Quem tem menos de 40 anos quase nada deve saber a respeito da luta livre - não o esporte, mas o entretenimento - no Brasil. Talvez alguns ainda se lembrem de Ted Boy Marino, que depois de encerrado o programa que fazia com outros mestres da marmelada sobre o ringue, foi aproveitado na Globo principalmente na trupe dos Trapalhões liderada por Renato Aragão.
Ted Boy, vivo até hoje, foi, na época, década de 70, um dos "artistas" mais conhecidos do país - assim como o telecatch, que rivalizava com o futebol na preferência popular.
O release da Matrix divulga o livro "Telecatch - Almanaque da Luta Livre", de Drago, também autor do "Livro da Traição Feminina", publicado pela mesma editora. Nele, além de Fantomas e Ted Boy, estão personagens que se perderam no tempo e na memória: Aquiles, Hércules, Tigre Paraguaio, Homem Montanha, Gran Caruso, Cangaceiro, Tony Videla, Marinheiro, Ursus... Os nomes, assim como as fantasias, variavam imensamente, mas havia entre todos esses personagens algo imutável: o bem e o mal.
O lutador ou pertencia à turma dos "mocinhos" ou à turma dos "bandidos", pertencia aos "limpos" ou aos "sujos". O mundo da luta livre de mentirinha era assim bem simples: preto no branco, sem meios tons, direto, objetivo, facil de entender - e talvez isso, mais do que qualquer outra coisa, explique o sucesso dos programas.
Esse maniqueísmo tinha a ajuda de "árbitros" que igualmente se dividiam entre os dois grupos, aqueles que seguiam estritamente as regras do espetáculo e os que torciam e ajudavam os vilões, em flagrantes atos de injustiça que revoltavam todos que viam as exibições. Não poucas vezes, senhores e senhoras mais exaltados brindavam tais meliantes -Índio Saltense e Isidoro de Cária foram os mais notórios - com uma chuva de boas e bem dadas guarda-chuvadas.
Esse universo tinha, porém, uma exceção: o gigante mascarado que entrava no ringue com os braços estendidos, arrastando uma perna, como se fosse um monstro ou um carrasco - e que fazia pudim de todos que ousassem cruzar o seu caminho, não importa se da turma do bem ou da turma do mal.
Fantomas era diferente. Não pertencia a nenhum dos dois grupos. Batia indiscriminadamente no adversário, qual uma máquina implacável, um profissional frio, sem sentimentos, que estava ali apenas para fazer o seu trabalho da melhor maneira possível.
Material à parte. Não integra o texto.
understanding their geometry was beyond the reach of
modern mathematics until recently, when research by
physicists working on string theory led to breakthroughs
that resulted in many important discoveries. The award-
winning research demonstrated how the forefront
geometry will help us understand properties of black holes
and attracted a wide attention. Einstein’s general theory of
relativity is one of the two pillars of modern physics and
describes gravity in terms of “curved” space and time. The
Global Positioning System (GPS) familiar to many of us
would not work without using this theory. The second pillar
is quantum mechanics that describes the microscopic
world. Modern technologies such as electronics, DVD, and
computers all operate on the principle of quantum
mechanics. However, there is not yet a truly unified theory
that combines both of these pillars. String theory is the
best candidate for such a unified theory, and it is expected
O público, que idolatrava os bons e odiava os maus na mesma proporção, quando chegava a vez de Fantomas, se dividia: aplaudia quando massacrava um Aquiles - o mais execrado de todos - e o cobria de vaias quando, depois de arremessar algum desavisado integrante da turma do bem nas cordas, concluía o serviço com um inevitável golpe de caratê na testa do coitado. Nocaute na certa.
É uma pena que Fantomas e seus adversários tenham desaparecido da TV. Além da diversão garantida, davam, semanalmente, aulas inteiramente grátis de moral e ética para o telespectador, que reconhecia facilmente quem, entre eles, prestava ou não, quem usava truques sujos para vencer, e quem vencia apenas por seus méritos.
Naqueles tempos era moleza torcer para o mocinho, pois todos sabiam quem eram os mocinhos e os bandidos. Só Fantomas complicava as coisas e deixava o povo indeciso sobre essa história de dividir tudo entre bem e mal.
Mas ele podia fazer isso: afinal, era o Justiceiro Mascarado. Com ele, nem os árbitros desonestos tinham vez. Suas pancadas, desferidas estritamente dentro das regras, não admitiam contestação.
Hoje é diferente. A marmelada saiu dos ringues e virou coisa comum entre quem, supostamente, deveria zelar por todas as conquistas adquiridas com tanto esforço por gerações de brasileiros. Quem a pratica trocou os "macaquinhos" coloridos, as fantasias ingênuas, as máscaras toscas dos lutadores de telecatch por sisudos ternos, gravatas - e negras togas.
Ao contrário do que ocorre atualmente, o mundo de faz-de-conta de Fantomas e companheiros provocava somente boas e saudáveis risadas.